*What to do*. Count the lines below that contain the string "Dataset". Reply with the number alone.

*Records shown*.
=====
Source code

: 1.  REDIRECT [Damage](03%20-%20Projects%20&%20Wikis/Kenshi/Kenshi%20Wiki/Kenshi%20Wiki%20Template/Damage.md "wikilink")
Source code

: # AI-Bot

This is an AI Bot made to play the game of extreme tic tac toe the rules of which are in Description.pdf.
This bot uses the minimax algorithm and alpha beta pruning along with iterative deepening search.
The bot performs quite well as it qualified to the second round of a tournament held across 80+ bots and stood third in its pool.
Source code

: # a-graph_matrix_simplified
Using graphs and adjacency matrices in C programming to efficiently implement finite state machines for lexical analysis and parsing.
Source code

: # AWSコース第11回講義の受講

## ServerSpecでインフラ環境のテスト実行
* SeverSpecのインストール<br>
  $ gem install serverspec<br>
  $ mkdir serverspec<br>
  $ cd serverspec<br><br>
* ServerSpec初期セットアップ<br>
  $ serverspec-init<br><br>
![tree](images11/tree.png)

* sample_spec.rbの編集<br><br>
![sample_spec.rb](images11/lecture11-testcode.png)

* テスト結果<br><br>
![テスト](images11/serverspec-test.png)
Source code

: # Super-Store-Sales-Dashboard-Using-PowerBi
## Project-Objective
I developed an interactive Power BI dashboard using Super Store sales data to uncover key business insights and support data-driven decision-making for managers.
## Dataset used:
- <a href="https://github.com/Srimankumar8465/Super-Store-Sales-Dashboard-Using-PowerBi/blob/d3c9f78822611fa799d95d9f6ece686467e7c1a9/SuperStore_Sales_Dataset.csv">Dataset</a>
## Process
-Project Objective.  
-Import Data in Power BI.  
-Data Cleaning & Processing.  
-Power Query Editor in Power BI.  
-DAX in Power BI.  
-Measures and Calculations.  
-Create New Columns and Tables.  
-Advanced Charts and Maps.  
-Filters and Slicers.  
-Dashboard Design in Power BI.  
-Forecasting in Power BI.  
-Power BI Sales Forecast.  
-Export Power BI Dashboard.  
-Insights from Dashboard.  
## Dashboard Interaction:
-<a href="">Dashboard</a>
=====
*Answer section*. 2